Part 5.
6/ The Meek Shall Inherit Very Little
The ownership chain of every little thing can theoretically be traced to the original owner who asserted the ownership claim. What hasn’t been discussed yet is the change of property rights due to inheritance, marriage, and divorce.
Partition law in the US: a part owner of land can trigger the sale of the entire parcel to get their share in cash; since the fair price can’t always be established – the sale looks more like a fire sale with the same outcome: pennies on a dollar of value paid by a sole bidder (always a sole bidder).
What doesn’t help is that if a judge orders the land to be sold, the buyer has to be very quick to come up with cash on the spot. Selling family land (and collecting funds from heirs who may not even know they own part of that land) usually means heirs get left out.
(Rule #1: have a will and keep assets in a close family.)
Inheritance problems are very serious because after two generations it’s hard and costly to keep track of all fractional owners, who in their turn usually have conflicting views, interests, and financial needs.
An example is a vacation house: owners’ children usually get along well and use the house for family gatherings, but the grandchildren drift apart, have no need for this house as much as their parents do and would rather have their share in cash rather than a time share.
Part ownership is a curse, because the rights of the owners are limited: it’s usually not possible or substantially hard to get a loan using the part of the property as a collateral, or for the improvement of the property.
Physical partition (instead of selling for cash and splitting the proceeds) is sometimes possible if the resulting parts can be economically useful. The more heirs there are, the easier it is to sell the land and give everyone their share, as the resulting plots may be too small and completely illiquid.
The sale of a family plot inevitably means the loss of many valuable family connections and usually means lower quality of life for the elder family members.
However, rules can be made to encourage maintenance and continued co-ownership of land (Germany) instead of forced sale.
What’s interesting is that organising land ownership as a family farm corporation where the land is being formally managed by (say) an elderly member of the family, paying dividend (if any), taking loans, etc. [MK: and I presume, holding the land in trust for the distant heirs who are yet to be identified.]
The core legal underpinning for the loss of land is ages old and is the balance between governance and exclusion. In effect, the law attempts to separate ownership (this is mine, not yours) instead of finding ways to manage common property. But this is bordering socialism (collective ownership) and thus is considered unwelcome. Governance is about finding ways for a group of owners to work together for the financial wellbeing, as well as social and spiritual reasons.

• [STATED PROBLEM A] Retype the rows, beginning at the first one and stopping after the line that has "gray pentagon: rotated 26".

• [RECORD EXTRACTS]
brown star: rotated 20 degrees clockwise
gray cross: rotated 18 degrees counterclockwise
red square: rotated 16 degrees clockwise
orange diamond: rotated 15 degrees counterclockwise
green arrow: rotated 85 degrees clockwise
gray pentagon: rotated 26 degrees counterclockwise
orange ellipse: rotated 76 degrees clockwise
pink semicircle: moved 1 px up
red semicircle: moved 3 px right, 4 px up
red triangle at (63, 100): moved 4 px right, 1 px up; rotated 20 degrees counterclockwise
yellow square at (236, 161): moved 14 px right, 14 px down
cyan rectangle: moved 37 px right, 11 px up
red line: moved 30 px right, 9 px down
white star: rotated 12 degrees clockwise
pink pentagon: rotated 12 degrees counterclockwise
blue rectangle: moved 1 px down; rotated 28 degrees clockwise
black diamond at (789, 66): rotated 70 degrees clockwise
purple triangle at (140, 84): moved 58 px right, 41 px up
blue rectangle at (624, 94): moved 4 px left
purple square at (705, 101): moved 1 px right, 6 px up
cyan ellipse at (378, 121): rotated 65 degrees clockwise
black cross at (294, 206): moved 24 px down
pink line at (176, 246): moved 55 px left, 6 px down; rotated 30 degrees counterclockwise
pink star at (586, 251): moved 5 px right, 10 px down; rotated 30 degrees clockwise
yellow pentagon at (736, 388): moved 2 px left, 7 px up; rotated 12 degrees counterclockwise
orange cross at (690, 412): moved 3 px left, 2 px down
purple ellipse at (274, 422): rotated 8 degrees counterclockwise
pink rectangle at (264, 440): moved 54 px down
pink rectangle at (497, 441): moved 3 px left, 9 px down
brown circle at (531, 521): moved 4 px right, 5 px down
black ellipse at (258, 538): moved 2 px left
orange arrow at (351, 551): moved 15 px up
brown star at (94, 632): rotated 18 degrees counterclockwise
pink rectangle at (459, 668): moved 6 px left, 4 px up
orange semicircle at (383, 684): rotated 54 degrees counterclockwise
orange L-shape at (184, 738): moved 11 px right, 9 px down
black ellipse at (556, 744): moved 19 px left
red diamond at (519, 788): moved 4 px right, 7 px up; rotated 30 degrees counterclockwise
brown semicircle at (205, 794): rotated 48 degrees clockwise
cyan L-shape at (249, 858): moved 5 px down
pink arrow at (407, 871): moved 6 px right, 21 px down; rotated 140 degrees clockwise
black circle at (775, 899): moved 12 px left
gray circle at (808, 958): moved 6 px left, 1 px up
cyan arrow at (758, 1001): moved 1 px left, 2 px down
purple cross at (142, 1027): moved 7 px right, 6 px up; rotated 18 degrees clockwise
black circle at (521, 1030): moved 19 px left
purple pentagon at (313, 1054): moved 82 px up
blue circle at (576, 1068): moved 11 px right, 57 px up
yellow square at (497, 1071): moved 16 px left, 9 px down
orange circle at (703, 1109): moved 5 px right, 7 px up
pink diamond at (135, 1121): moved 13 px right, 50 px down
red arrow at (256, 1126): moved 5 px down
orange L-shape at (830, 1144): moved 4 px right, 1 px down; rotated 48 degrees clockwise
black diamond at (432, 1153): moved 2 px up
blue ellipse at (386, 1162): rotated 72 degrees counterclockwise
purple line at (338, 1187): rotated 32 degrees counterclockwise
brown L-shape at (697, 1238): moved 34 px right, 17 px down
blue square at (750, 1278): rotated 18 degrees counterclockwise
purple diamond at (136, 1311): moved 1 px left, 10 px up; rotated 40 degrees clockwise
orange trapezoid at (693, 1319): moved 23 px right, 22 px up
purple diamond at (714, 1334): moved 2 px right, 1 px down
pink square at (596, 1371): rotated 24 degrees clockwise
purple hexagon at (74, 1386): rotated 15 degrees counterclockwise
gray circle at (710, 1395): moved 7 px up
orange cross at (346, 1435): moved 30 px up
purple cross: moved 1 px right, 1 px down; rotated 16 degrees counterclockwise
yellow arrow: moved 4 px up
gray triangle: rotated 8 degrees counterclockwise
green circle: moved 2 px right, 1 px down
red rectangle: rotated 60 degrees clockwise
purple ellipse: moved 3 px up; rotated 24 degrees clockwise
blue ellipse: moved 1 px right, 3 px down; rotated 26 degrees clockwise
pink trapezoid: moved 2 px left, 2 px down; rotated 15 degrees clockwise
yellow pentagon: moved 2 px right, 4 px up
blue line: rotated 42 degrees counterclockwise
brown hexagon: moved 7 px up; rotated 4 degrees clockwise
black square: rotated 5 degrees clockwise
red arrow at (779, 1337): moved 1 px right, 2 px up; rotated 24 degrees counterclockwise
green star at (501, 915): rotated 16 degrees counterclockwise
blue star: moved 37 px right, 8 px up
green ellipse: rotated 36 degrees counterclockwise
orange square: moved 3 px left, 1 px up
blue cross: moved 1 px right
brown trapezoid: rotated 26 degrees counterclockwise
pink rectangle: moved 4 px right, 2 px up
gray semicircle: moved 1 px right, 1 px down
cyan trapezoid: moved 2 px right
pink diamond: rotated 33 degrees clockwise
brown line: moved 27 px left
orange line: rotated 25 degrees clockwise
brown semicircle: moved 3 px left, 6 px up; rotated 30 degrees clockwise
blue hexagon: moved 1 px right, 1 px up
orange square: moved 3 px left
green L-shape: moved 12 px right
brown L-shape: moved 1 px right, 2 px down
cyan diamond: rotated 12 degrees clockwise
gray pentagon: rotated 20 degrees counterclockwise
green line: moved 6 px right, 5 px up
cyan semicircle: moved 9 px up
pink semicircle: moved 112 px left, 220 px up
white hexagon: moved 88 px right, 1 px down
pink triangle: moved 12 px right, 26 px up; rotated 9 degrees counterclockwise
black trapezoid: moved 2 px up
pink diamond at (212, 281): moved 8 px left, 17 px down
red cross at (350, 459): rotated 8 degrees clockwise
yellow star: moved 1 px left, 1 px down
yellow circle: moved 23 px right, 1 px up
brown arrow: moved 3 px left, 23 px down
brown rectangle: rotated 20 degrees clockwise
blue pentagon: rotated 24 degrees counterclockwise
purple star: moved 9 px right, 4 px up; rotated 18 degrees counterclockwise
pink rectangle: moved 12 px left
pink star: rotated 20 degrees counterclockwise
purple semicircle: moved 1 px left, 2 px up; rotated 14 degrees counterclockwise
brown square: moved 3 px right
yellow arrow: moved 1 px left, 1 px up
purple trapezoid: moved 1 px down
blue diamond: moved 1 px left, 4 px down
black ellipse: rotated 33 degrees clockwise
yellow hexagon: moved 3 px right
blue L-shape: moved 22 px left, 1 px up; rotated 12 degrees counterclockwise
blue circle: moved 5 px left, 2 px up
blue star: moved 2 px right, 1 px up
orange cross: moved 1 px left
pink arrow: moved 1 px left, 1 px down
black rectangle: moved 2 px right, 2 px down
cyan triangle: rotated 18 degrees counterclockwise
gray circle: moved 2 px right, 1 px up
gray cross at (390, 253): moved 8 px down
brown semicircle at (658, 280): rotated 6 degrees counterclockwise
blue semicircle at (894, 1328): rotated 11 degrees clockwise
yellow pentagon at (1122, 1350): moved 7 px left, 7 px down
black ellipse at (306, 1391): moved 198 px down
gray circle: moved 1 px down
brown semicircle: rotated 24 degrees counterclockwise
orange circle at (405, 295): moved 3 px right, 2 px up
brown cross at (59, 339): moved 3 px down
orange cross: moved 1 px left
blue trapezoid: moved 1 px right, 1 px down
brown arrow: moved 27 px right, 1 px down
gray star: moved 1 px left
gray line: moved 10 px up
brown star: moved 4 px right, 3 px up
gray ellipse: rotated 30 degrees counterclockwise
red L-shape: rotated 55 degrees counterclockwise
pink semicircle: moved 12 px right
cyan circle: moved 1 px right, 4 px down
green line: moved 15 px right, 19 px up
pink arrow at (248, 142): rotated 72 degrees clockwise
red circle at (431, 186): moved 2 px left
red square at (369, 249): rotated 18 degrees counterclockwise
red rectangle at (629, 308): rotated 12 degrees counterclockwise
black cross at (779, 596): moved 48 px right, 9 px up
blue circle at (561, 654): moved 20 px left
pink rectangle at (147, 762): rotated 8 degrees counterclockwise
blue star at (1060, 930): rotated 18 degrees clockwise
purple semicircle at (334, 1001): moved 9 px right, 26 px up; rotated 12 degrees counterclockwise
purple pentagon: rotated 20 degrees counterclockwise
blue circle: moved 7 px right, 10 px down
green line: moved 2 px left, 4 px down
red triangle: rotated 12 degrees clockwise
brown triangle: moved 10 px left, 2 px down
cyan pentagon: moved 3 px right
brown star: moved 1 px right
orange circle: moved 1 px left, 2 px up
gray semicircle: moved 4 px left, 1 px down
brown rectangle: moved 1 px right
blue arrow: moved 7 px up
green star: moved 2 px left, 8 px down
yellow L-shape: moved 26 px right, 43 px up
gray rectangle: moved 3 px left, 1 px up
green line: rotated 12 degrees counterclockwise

• [STATED PROBLEM B] Write out the passage on inheritance and partition again, beginning at the words "(Rule #1: have" and stopping after "of the property.", but with "vacation house" swapped for "beach cabin".

• [FINAL RESULT A]
brown star: rotated 20 degrees clockwise
gray cross: rotated 18 degrees counterclockwise
red square: rotated 16 degrees clockwise
orange diamond: rotated 15 degrees counterclockwise
green arrow: rotated 85 degrees clockwise
gray pentagon: rotated 26 degrees counterclockwise

• [FINAL RESULT B]
(Rule #1: have a will and keep assets in a close family.)
Inheritance problems are very serious because after two generations it’s hard and costly to keep track of all fractional owners, who in their turn usually have conflicting views, interests, and financial needs.
An example is a beach cabin: owners’ children usually get along well and use the house for family gatherings, but the grandchildren drift apart, have no need for this house as much as their parents do and would rather have their share in cash rather than a time share.
Part ownership is a curse, because the rights of the owners are limited: it’s usually not possible or substantially hard to get a loan using the part of the property as a collateral, or for the improvement of the property.